Father's Day
It was a beautiful sailing day Sunday, despite inner waters jammed with dads and their boats. A few miles offshore the breeze was averaging six knots out of the south-southeast and this ketch and I were having great times.
See the fisherman's staysail flying so gracefully between his main and mizzen masts. Click the picture to enlarge it.
It took some effort to set that sail. I saw that someone had to climb the lower portion of the mizzen on this pilot house ketch, probably about a 60-footer. The fisherman's tack apparently was the culprit. But after it was fixed, it flew perfectly and the self-tending sail tacked and gybed itself as the ketch changed course.
I was sailing alone, but my children were with me in my thoughts and in my heart. Daughter Katie is in British Columbia teaching a class at Bamfield Marine Sciences Centre. And son Randy, his partner and my grandson were in Pittsburgh at the wedding of a close friend.

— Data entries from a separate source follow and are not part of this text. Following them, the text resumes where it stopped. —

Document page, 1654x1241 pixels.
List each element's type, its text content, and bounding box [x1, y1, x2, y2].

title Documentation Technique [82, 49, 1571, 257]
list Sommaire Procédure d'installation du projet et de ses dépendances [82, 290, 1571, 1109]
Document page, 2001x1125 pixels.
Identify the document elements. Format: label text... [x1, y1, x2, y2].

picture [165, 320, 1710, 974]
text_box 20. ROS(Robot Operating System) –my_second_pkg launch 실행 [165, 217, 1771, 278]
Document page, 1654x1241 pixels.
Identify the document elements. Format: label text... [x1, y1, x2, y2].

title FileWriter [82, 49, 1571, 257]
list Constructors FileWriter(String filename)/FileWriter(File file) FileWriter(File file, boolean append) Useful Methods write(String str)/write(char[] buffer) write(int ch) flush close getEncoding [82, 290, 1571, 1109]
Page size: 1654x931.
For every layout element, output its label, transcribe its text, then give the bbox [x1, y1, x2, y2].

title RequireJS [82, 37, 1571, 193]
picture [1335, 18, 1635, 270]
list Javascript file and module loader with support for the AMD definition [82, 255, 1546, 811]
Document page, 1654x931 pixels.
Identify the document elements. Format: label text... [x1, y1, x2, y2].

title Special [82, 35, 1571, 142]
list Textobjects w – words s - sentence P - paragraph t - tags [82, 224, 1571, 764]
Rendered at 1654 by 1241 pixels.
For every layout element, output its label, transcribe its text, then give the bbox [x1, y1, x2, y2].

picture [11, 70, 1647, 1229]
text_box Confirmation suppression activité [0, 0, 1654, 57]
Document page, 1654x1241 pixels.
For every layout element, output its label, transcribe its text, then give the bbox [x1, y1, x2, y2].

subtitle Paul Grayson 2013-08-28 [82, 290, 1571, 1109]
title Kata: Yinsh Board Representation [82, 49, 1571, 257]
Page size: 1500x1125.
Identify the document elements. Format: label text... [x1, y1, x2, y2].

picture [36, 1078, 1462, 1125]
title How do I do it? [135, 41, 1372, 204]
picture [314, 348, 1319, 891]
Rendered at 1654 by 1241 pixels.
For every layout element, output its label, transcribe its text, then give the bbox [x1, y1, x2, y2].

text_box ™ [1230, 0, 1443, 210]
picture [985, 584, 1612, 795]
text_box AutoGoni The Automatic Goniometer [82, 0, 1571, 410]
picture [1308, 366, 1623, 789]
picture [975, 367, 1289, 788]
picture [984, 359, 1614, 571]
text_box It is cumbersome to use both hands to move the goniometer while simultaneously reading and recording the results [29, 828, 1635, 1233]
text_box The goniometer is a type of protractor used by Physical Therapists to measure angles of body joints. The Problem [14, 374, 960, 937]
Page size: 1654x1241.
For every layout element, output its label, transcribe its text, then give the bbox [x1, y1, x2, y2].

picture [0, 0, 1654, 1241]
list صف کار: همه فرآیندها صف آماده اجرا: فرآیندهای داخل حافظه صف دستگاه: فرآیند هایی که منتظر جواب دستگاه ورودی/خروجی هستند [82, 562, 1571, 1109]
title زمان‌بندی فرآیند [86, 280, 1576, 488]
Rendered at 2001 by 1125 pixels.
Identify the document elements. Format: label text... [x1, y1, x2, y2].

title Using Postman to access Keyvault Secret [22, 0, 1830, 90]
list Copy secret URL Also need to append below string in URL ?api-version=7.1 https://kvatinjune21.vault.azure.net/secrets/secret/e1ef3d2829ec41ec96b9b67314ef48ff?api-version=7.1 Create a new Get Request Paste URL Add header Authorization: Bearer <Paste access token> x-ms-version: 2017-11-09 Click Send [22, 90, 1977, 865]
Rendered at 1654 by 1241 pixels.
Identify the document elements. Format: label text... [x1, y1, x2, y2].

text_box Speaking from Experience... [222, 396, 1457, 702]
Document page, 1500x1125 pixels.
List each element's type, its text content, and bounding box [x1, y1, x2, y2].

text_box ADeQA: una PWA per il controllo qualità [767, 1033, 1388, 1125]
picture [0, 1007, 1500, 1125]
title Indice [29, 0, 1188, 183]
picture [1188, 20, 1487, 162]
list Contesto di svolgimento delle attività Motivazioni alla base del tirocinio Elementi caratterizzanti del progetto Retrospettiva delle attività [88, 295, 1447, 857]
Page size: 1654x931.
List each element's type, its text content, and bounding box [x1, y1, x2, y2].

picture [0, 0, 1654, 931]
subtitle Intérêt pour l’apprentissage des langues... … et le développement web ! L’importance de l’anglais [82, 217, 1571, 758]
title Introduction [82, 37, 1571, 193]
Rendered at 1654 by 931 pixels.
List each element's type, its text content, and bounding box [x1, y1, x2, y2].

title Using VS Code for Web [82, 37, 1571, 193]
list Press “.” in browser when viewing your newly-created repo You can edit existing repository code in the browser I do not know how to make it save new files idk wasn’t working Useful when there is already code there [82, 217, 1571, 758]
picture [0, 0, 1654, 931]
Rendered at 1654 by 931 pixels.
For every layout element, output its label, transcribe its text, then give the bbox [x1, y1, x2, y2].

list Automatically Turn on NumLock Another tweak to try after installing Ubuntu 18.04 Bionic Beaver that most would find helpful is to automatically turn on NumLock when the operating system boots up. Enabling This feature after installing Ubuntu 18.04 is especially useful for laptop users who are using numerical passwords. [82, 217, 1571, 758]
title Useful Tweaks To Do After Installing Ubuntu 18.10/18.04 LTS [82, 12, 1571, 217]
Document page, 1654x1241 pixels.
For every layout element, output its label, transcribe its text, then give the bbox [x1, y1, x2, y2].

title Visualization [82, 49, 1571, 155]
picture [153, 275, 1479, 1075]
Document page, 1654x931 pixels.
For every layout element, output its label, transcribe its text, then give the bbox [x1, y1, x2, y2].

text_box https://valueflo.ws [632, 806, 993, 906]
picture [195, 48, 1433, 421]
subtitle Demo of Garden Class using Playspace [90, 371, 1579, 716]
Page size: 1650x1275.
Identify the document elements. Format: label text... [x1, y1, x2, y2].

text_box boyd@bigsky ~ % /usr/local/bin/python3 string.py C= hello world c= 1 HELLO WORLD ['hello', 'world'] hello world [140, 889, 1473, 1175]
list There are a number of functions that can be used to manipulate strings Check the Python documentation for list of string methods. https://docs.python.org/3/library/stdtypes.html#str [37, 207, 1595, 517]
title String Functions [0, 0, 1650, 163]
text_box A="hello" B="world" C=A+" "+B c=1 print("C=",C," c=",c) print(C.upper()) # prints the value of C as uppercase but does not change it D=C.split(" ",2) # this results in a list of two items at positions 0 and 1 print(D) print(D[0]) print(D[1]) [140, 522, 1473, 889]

I'm a lucky father. My children are successful, happy, and doing things to make the world a little better for their presence here. It was easy being their father, mostly anyway. They were always self-directed and full of ideas. I tried to nurture that rather than ridicule. By the time they were in their early teens I realized they really were smarter than me and accepted it. I tried to let them be responsible for their own goals and achievements.
Take another look at that ketch above. It's sails are set perfectly and it is on a course to windward. Windward is somewhere to its starboard bow and it won't ever get there on its present course. It'll have to tack and follow a zig-zag course if the skipper really wants to get somewhere to windward.
It isn't really possible for me on my boat to know where that skipper is headed. All I can know is that he or she is doing it very well at the moment. That progress could be ruined, however.
What if I could command that skipper to turn more to the right, to point closer to the direction I think the boat should be headed. Parents can do that to their children and the result might be that the child ends up in irons, not really going anywhere, accompanied by a lot of flailing and commotion.
That's never a pretty sight on the water. Nor in life.